## FRAGMENTO DEL EJERCICIO
--------------------------------------------------
Por mi parte, reverencio también los títulos del Verbo, que son tantos, tan elevados y grandiosos, que incluso los demonios respetan. Reverencio también el rango igual del Espíritu Santo, y temo la amenaza pronunciada contra quienes lo blasfeman. Blasfemia no es considerarlo Dios, sino separarlo de la deidad. Aquí debéis observar, oh hermanos, que aquello que se blasfema es el Señor, y aquel que se venga es el Espíritu Santo, evidentemente como Señor. No soporto quedar sin iluminación después de mi iluminación, marcando con un sello diferente a cualquiera de los tres en quienes fui bautizado; y así ser sepultado en el agua, e iniciado no en la regeneración, sino en la muerte.

XII

Me atrevo a decir algo, oh Trinidad, y que se me conceda el perdón por mi locura, pues el riesgo es para mi alma. Yo también soy una imagen de Dios y de la gloria celestial, aunque esté en la tierra. No puedo creer que me salve alguien que es mi igual. Si el Espíritu Santo no es Dios, que primero se le haga Dios, y luego que me deifique como su igual. Pero ahora, ¡qué engaño es este de parte de la gracia, o mejor dicho, de los dadores de la gracia, creer en Dios y volverse impío; por un conjunto de preguntas y confesiones que conducen a otro conjunto de conclusiones! ¡Ay de esta buena fama! Si después del lavacro me ennegrezco, si he de ver a los que aún no están limpios más brillantes que yo; si me engaña la herejía de mi Bautista; si busco el espíritu más fuerte y no lo encuentro. Dame una segunda fuente antes de que pienses mal de la primera. ¿Por qué me niegas una regeneración completa? ¿Por qué me conviertes, a mí, que soy templo del Espíritu Santo como de Dios, en la morada de una criatura? ¿Por qué honras una parte de lo que me pertenece y deshonras otra, juzgando falsamente a la divinidad, para separarme del don, o mejor dicho, para partirme en dos por el don? Honra al todo o deshonra al todo, oh nuevo teólogo, para que, si eres malvado, al menos seas consecuente contigo mismo y no juzgues con desigualdad a personas de igual naturaleza.
--------------------------------------------------
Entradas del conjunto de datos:
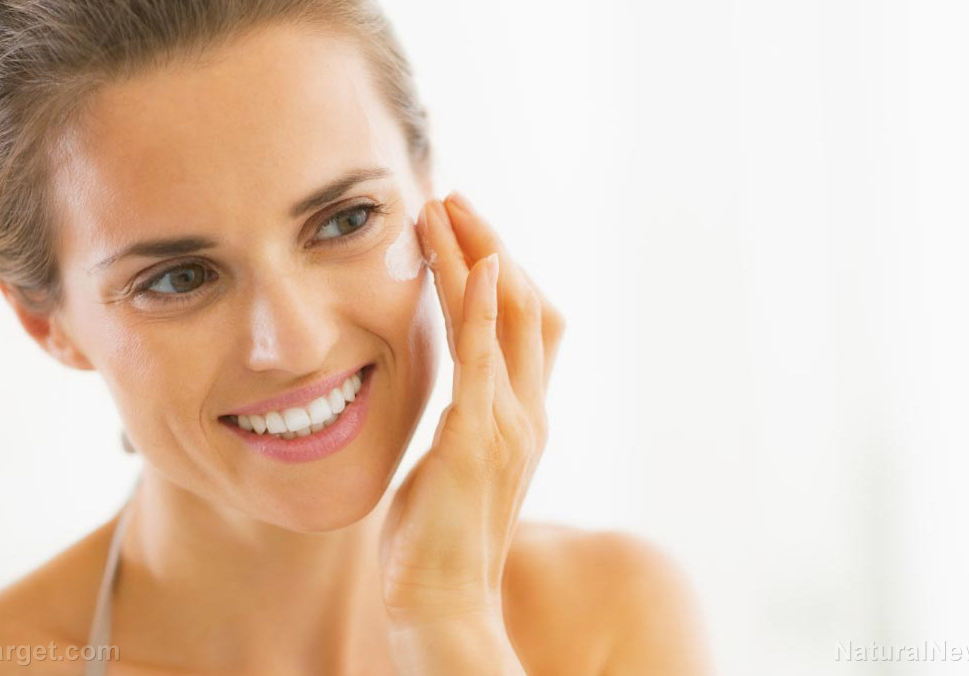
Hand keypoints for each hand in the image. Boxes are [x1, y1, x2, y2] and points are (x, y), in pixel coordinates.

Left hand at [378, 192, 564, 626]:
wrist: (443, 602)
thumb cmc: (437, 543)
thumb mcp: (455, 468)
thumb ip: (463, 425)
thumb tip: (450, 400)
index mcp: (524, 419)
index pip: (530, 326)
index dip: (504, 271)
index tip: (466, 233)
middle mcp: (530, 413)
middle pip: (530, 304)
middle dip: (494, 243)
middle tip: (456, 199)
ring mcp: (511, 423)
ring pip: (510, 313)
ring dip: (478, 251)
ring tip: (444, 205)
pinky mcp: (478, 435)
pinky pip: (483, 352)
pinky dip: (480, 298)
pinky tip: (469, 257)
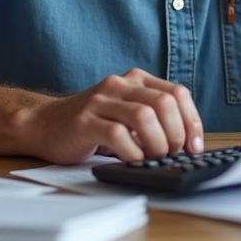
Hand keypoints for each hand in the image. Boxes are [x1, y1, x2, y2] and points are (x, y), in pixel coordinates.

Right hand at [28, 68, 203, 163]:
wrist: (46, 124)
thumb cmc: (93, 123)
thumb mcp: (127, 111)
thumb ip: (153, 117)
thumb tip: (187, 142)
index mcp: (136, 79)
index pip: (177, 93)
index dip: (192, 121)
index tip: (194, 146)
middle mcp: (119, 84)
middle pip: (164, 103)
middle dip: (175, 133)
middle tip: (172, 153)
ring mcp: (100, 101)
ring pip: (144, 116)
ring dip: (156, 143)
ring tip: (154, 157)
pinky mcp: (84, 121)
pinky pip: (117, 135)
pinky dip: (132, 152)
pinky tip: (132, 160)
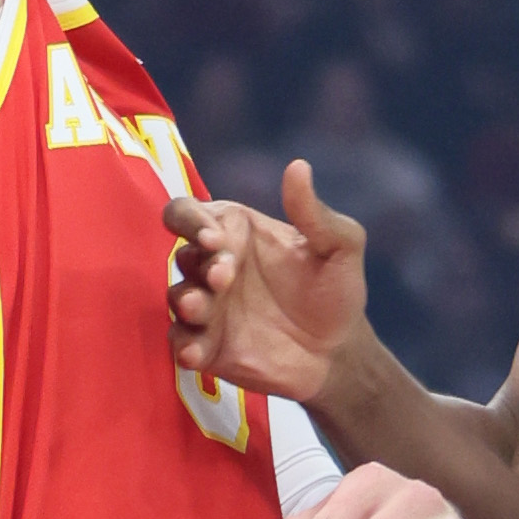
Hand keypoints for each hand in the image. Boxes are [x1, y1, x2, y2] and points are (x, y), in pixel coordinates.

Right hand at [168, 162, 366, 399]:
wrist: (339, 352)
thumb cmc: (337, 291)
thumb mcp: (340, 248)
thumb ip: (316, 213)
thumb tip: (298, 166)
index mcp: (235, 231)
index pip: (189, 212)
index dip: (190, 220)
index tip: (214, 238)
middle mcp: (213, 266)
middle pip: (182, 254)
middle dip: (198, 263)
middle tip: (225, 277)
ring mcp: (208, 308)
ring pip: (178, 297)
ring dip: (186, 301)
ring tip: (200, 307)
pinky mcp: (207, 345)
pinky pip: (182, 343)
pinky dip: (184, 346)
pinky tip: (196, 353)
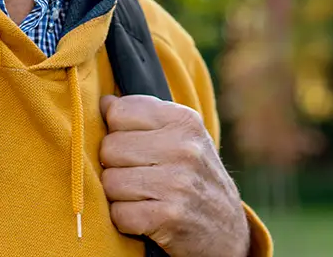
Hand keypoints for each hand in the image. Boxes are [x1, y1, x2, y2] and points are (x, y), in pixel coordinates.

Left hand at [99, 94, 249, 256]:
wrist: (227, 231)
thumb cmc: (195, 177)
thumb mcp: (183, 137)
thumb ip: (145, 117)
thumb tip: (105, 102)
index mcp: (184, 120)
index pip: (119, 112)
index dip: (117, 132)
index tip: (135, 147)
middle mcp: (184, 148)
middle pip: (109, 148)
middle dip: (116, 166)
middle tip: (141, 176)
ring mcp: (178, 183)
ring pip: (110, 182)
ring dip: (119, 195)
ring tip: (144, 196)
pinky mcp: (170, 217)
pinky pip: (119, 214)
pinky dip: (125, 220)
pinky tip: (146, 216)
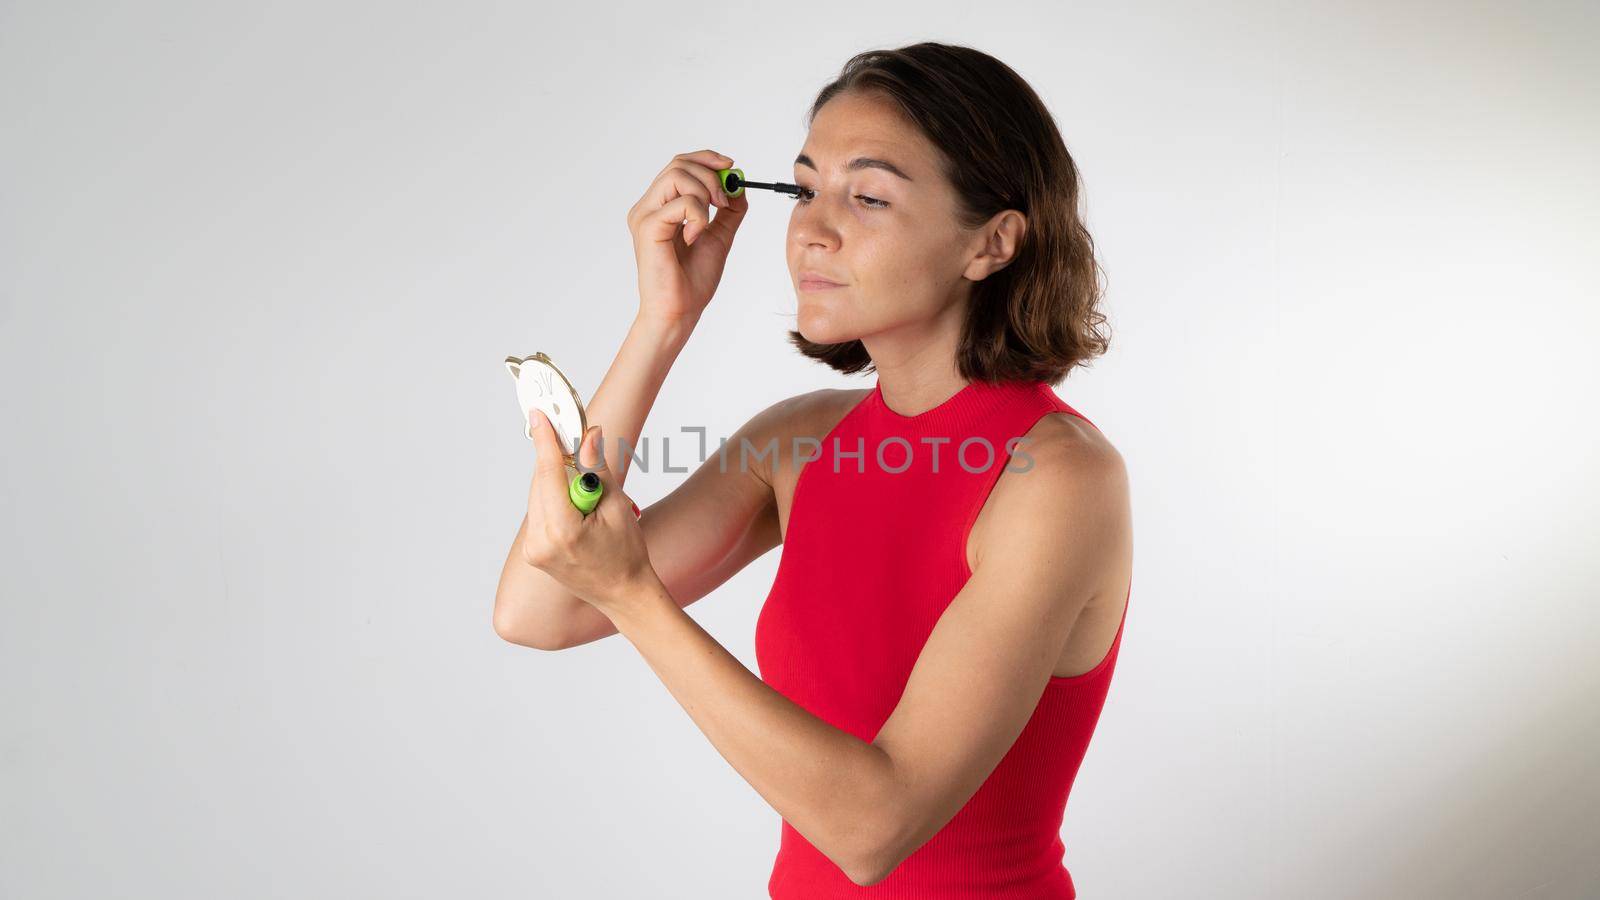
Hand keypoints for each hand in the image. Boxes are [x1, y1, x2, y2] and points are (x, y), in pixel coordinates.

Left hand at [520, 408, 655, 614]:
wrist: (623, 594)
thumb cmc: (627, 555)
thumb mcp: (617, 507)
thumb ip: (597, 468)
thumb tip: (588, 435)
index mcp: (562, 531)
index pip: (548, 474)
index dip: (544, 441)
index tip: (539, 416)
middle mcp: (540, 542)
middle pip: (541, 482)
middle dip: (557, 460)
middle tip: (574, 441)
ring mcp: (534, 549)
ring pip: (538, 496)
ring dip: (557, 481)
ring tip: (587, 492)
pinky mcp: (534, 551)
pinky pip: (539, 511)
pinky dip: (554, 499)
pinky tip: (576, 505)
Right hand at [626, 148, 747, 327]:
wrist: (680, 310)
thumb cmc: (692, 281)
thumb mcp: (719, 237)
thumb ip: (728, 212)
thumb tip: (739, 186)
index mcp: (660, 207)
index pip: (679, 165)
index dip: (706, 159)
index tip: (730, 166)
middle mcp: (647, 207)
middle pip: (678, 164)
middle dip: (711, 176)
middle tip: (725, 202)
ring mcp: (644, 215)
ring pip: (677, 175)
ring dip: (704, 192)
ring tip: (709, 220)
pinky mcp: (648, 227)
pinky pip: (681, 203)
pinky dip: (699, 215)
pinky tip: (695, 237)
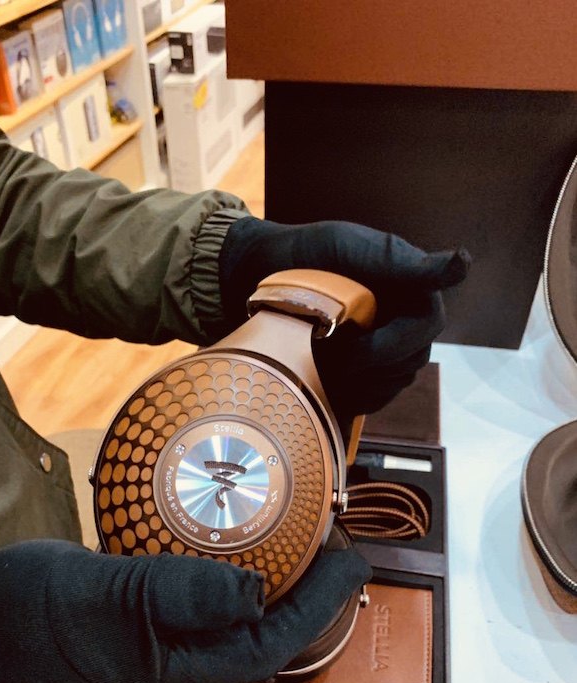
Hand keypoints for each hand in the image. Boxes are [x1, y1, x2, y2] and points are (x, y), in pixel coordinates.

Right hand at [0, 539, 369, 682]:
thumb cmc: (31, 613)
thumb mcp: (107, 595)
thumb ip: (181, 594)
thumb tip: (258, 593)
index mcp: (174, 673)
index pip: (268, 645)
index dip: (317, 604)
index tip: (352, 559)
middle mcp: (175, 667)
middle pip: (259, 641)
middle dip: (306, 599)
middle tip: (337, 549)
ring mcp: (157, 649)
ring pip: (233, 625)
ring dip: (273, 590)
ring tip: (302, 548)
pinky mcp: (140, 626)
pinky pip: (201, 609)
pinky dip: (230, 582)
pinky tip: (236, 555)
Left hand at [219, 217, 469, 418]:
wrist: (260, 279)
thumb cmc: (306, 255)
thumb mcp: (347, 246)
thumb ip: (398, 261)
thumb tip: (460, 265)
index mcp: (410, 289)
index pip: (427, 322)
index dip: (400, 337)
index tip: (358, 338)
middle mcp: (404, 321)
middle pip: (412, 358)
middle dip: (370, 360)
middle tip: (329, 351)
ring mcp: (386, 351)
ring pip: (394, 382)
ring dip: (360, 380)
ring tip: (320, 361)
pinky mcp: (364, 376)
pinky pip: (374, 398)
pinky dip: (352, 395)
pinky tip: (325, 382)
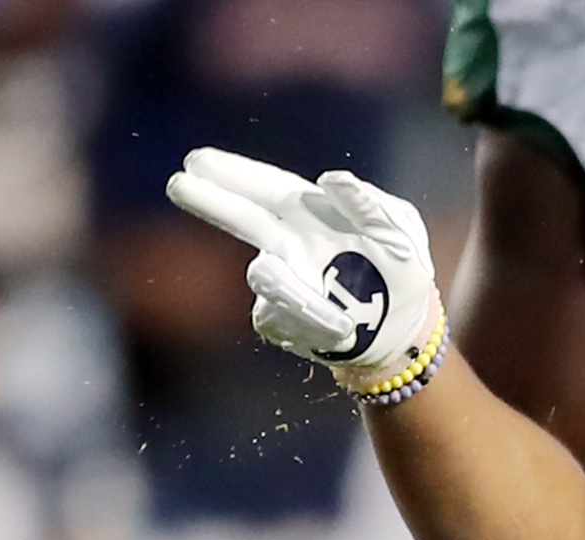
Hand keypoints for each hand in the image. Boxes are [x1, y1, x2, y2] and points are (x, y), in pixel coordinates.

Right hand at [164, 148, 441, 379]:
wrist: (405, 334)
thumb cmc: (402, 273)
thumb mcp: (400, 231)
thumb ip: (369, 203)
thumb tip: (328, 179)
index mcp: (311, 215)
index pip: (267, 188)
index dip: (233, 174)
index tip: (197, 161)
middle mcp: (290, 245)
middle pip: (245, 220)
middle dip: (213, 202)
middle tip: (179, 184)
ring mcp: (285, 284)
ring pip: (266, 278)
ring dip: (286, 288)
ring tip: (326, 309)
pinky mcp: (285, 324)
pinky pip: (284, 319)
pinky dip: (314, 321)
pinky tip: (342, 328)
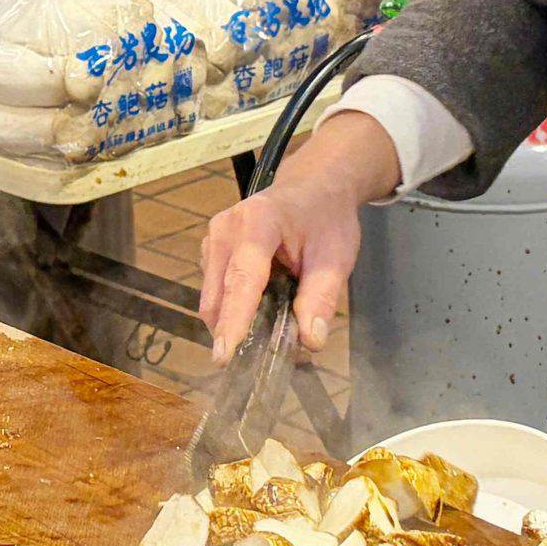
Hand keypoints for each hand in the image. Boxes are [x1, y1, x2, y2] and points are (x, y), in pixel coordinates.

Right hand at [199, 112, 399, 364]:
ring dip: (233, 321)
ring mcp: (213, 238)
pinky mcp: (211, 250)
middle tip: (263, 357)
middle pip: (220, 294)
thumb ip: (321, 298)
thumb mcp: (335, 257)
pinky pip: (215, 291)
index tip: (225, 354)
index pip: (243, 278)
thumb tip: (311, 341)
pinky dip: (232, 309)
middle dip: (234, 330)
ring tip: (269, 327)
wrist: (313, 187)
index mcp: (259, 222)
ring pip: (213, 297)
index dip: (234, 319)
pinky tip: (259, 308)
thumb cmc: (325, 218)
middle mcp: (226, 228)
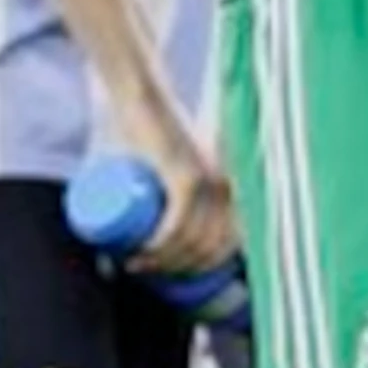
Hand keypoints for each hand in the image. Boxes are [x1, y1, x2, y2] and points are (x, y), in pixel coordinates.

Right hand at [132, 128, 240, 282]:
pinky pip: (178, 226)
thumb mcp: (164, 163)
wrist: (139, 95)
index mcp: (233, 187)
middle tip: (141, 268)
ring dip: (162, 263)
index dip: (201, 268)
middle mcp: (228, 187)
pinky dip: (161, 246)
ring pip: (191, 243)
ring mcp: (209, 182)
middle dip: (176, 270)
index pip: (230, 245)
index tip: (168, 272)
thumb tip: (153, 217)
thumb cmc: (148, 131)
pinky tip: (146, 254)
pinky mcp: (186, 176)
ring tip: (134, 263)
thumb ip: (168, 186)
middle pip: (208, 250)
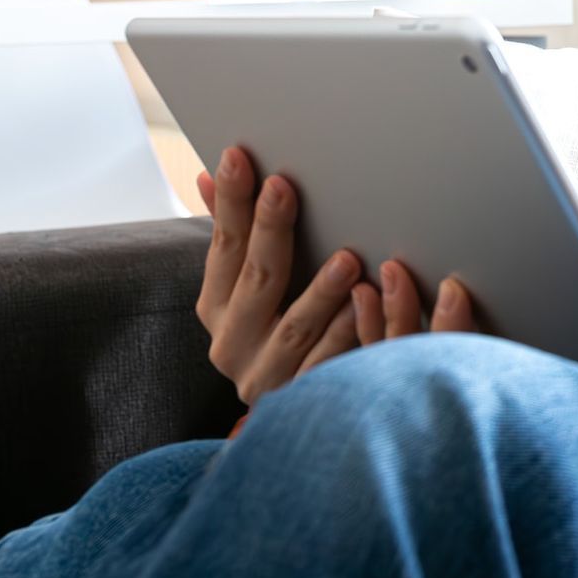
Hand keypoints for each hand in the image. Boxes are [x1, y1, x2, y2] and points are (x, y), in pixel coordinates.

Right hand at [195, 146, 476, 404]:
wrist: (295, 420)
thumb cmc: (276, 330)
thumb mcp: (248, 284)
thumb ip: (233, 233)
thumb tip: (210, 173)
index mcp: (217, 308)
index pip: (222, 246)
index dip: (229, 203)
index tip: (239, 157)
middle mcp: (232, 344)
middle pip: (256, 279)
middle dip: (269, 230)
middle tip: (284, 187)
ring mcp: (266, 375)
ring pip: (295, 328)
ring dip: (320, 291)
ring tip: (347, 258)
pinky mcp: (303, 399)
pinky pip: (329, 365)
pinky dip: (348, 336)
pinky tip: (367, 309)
--------------------------------------------------
Prolonga el fragmento sobre la divinidad del Espíritu Santo y el bautismo, empezando justo después de su última oración.

XIII

Para resumir mi discurso, hermanos, glorificadlo con los querubines, que unen a los tres santos en un solo Señor (Is 6,3), y hasta ahora indican la sustancia primordial como sus alas abiertas a los diligentes. Con David sed iluminados, pues él dijo a la luz "en tu luz veremos la luz" (es decir, en el Espíritu veremos al Hijo), y ¿qué puede ser de mayor alcance? Con Juan, tronad, y no proclamando nada que sea bajo o terrenal acerca de Dios, sino lo que es alto y celestial, que está en el principio, y está con Dios, y es el Verbo de Dios (Jn 1,1), y es verdadero Dios del verdadero Padre, y no un buen consiervo honrado sólo con el título de Hijo. Proclamad también al otro Consolador (otro del Orador y Verbo de Dios). Cuando leáis "yo y el Padre somos uno" mantened ante tus ojos la unidad de sustancia, y cuando leáis "vendremos a él y haremos morada con él" (Jn 14,23) recordad la distinción de personas; y cuando leáis los nombres (Padre, Hijo y Espíritu Santo) pensad en las tres personalidades.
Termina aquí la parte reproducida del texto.